A broader point is that I wasn't able to find anything in the docs stating constraints when setting up the pencils. Is that information there? If not, maybe it's worth including a small section discussing it?

Thanks!

jipolanco commented 2 years ago

Hi, right now I can't look at this in detail, but the issue seems to come from a broadcasting operation involving arrays with different memory layouts (as implied by the different Permutation{...} and NoPermutation in the error message). Such permutations are implicitly applied when performing transforms using PencilFFTs.jl (but they can be explicitly disabled when creating a plan).

My guess is that you're broadcasting a Fourier-transformed 3D PencilArray with a regular 3D Array. In that case, the issue is related to #42, see https://github.com/jipolanco/PencilArrays.jl/issues/42#issuecomment-1029766858 for details. Unfortunately this case is currently not well-supported in PencilArrays.
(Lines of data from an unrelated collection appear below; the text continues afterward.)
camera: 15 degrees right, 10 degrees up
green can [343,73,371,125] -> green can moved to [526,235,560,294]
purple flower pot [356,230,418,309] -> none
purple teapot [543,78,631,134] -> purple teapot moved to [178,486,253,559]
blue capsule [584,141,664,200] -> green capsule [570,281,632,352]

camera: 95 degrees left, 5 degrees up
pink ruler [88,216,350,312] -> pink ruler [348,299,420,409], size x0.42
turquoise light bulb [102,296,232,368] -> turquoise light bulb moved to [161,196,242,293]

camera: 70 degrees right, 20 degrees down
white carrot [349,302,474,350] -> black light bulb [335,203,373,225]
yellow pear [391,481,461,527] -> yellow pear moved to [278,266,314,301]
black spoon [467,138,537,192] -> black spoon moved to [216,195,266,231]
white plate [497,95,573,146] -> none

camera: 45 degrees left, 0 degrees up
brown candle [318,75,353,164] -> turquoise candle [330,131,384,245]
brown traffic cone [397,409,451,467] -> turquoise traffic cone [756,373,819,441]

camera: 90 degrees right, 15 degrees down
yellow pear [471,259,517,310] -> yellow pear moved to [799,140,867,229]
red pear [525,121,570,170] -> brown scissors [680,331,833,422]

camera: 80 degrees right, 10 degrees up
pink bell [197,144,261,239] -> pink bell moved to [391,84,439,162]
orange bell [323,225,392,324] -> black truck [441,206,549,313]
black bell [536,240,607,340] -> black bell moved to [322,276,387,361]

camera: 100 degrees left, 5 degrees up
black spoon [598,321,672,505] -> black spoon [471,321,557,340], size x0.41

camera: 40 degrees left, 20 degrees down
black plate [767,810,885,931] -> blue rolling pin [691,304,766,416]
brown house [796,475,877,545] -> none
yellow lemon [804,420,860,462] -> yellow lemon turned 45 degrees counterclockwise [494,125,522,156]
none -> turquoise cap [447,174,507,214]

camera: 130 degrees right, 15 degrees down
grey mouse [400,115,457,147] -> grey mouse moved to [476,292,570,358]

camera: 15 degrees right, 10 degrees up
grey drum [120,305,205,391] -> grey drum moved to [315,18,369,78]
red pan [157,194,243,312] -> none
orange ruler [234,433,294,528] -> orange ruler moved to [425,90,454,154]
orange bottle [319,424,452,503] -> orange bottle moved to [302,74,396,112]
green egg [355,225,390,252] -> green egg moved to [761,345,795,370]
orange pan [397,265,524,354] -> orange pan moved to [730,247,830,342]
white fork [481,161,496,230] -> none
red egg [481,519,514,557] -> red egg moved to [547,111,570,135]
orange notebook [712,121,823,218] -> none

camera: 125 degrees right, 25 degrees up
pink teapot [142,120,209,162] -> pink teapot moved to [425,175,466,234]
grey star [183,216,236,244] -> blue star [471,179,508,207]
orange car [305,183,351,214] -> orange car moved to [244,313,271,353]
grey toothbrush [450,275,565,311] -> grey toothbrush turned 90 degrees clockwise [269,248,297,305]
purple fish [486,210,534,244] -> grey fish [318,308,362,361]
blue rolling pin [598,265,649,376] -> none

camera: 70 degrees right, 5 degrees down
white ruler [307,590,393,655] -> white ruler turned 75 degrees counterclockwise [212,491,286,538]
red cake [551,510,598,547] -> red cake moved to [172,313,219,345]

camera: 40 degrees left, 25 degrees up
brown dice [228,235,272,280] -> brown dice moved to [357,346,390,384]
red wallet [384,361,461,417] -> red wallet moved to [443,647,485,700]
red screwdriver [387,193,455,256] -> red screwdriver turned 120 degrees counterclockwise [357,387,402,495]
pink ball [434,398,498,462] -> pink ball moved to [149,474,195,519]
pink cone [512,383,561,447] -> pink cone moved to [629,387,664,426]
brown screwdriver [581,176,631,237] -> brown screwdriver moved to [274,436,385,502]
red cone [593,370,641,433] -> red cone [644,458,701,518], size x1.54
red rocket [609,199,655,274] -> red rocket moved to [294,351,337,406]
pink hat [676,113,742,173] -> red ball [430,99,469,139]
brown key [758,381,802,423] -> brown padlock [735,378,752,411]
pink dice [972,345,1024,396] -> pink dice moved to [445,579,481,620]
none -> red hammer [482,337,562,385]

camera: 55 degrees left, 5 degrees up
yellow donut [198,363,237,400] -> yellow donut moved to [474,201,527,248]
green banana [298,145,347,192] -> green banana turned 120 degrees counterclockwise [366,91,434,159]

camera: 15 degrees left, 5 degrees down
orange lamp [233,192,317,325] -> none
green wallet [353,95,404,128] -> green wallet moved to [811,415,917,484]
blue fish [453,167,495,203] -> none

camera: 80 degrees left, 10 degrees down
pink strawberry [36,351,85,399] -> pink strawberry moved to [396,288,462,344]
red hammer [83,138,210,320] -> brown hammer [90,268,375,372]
To fix this, the broadcasting implementation should be generalised to be able to combine arrays with different memory layouts. Currently, broadcasting assumes that all arrays have the same layout, and thus broadcasting is performed contiguously in memory. A possible fix would allow a slower path in which not all arrays are iterated contiguously (but this would require scalar indexing, not ideal on GPUs).

In any case, I don't think this is an issue with constraints on the number of processes or grid points (there are no such constraints that I'm aware of, other than obvious ones such as grid points >= ranks). I would guess that, in the cases where your code doesn't fail, it's just a coincidence (e.g. the local number of grid points is the same along all directions), but I would still expect the results to be wrong, since the memory layouts are different.

tomchor commented 2 years ago

Closing this as it was solved on our end!